Para se compreender a natureza humana há a necessidade do entendimento completo da liberdade. Ela se apresenta de modos diferentes aos diversos indivíduos. Se a pessoa faz mau uso da sua liberdade, as consequências se refletem não somente sobre ela, mas também sobre a liberdade dos outros.

É exatamente por isso, ou seja, por causa do dano provocado que a sociedade toma a si o direito e a responsabilidade de restringir a liberdade de alguns indivíduos, a fim de impedir que prejudiquem a liberdade de outros.

O dano que pode ser provocado por alguém a outrem quando há o avanço do sinal da liberdade pode se expressar através da invasão de uma determinada área de interesse. De fato, o interesse de alguém nem sempre é o seu desejo. Mas o dano provocado pode ser também manifestado através de uma lesão que pode ser corporal, psíquica, etc. O dano provocado se expressa pela ofensa que será maior ou menor, conforme as consequências que possa provocar.
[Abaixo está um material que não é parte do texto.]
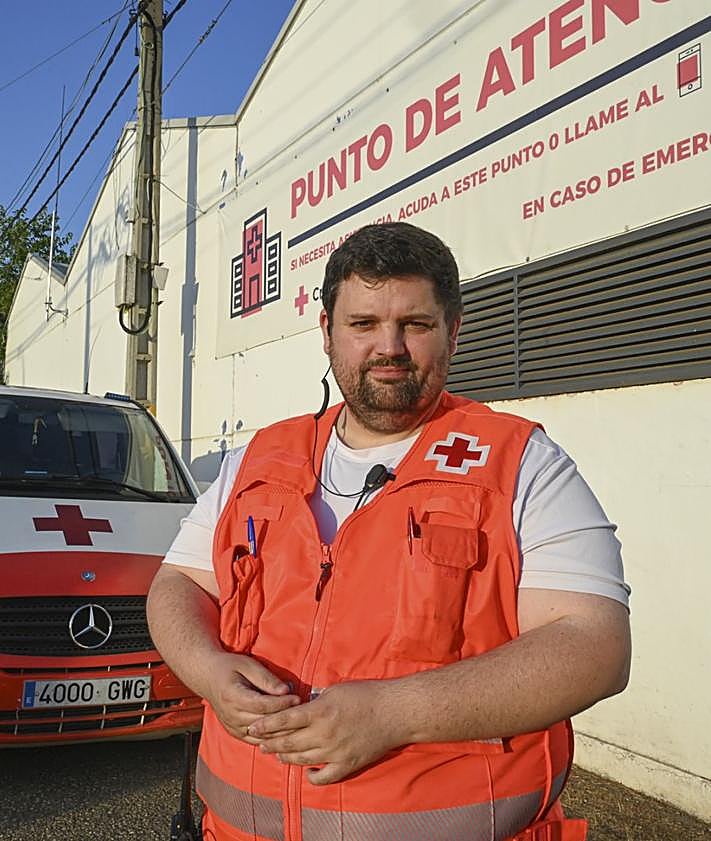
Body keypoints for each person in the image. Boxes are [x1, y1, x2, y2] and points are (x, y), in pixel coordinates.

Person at [147, 222, 631, 841]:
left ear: (453, 331)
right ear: (327, 332)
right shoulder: (258, 458)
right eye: (363, 323)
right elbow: (179, 585)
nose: (389, 347)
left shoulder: (522, 464)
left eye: (416, 324)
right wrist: (209, 670)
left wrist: (393, 714)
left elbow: (595, 646)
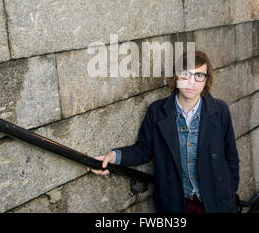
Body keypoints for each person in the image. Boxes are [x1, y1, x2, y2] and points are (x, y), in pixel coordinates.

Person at [88, 50, 240, 213]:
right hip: (177, 203)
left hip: (216, 201)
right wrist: (112, 157)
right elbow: (143, 150)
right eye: (186, 74)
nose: (191, 82)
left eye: (199, 76)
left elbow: (231, 156)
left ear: (206, 80)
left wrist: (229, 192)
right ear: (176, 76)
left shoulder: (219, 111)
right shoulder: (157, 111)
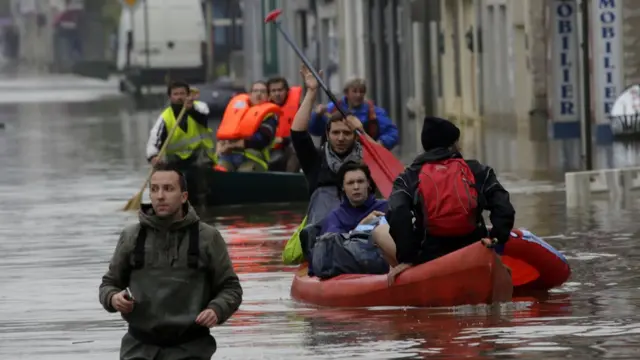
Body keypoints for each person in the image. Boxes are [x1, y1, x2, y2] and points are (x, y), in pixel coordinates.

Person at [99, 164, 243, 359]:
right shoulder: (131, 236)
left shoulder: (208, 237)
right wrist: (113, 298)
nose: (160, 196)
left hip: (191, 349)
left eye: (168, 189)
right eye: (155, 189)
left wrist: (216, 309)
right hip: (138, 350)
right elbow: (109, 284)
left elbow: (231, 288)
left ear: (184, 196)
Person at [372, 116, 516, 285]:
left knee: (379, 231)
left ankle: (407, 277)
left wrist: (408, 258)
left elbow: (398, 214)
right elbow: (504, 207)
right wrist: (495, 242)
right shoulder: (478, 170)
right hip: (476, 249)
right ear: (453, 145)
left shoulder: (408, 177)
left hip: (428, 257)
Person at [282, 65, 365, 264]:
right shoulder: (316, 160)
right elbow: (298, 134)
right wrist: (311, 92)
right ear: (327, 135)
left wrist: (363, 131)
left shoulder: (366, 159)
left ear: (355, 136)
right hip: (323, 232)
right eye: (336, 133)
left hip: (359, 230)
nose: (341, 138)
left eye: (347, 133)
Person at [308, 161, 389, 278]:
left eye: (360, 181)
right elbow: (334, 252)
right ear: (343, 187)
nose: (356, 187)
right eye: (350, 183)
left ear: (368, 184)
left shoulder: (387, 207)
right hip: (351, 271)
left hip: (383, 264)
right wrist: (362, 228)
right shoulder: (335, 217)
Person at [308, 78, 399, 149]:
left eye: (362, 91)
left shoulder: (375, 112)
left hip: (364, 159)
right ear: (346, 93)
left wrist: (382, 143)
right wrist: (317, 116)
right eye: (355, 91)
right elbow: (314, 130)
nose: (358, 95)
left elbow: (392, 133)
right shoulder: (331, 108)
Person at [146, 80, 216, 166]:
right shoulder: (164, 117)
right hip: (176, 162)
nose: (179, 97)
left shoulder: (200, 106)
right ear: (170, 97)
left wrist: (191, 109)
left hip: (202, 159)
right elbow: (154, 140)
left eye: (182, 93)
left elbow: (204, 116)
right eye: (175, 94)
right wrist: (153, 157)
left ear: (188, 95)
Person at [216, 81, 279, 172]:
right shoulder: (238, 111)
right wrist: (220, 146)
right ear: (249, 95)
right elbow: (223, 131)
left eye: (263, 91)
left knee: (244, 176)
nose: (259, 94)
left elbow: (261, 140)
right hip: (228, 156)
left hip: (254, 159)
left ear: (268, 97)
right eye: (255, 91)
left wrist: (232, 145)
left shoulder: (270, 117)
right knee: (218, 173)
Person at [267, 76, 302, 172]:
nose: (277, 94)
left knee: (297, 147)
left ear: (287, 91)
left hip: (287, 148)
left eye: (280, 90)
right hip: (267, 149)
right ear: (269, 93)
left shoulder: (298, 109)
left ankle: (289, 182)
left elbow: (302, 133)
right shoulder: (261, 109)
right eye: (273, 91)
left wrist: (283, 140)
Uma outra forma de provocar-se o dano é com a ausência do beneficio, como, por exemplo, num acidente em que não se socorre a vitima, mesmo que tenha sido vitima de um outro carro. Todos estes fatos são princípios limitativos de liberdade e estão intimamente relacionados com o problema da doutrina da liberdade.

Do ponto de vista jurídico ou mesmo do ponto de vista da Filosofia Social, a problemática da liberdade comporta considerações mais elásticas e mais profundas, no entanto, o que se tem aqui é uma reflexão filosófica sobre a liberdade em linguagem simples.

Victor Hugo chegou a dizer: "A liberdade é, na filosofia, a razão. Na arte, a inspiração. Na política, o direito". Uma das realidades mais significativas, no entanto, foi expressa por H. L. Mencken, quando disse: "Precisamos estar dispostos a pagar pela liberdade, pois, por mais dispendiosa que seja, custa menos que a sua falta". 

(FILOSOFIA DA CIÊNCIA, Goiânia, Oriente, 1979, página 205).



MÁRIO RIBEIRO MARTINS - ERA PROCURADOR DE JUSTIÇA E ESCRITOR.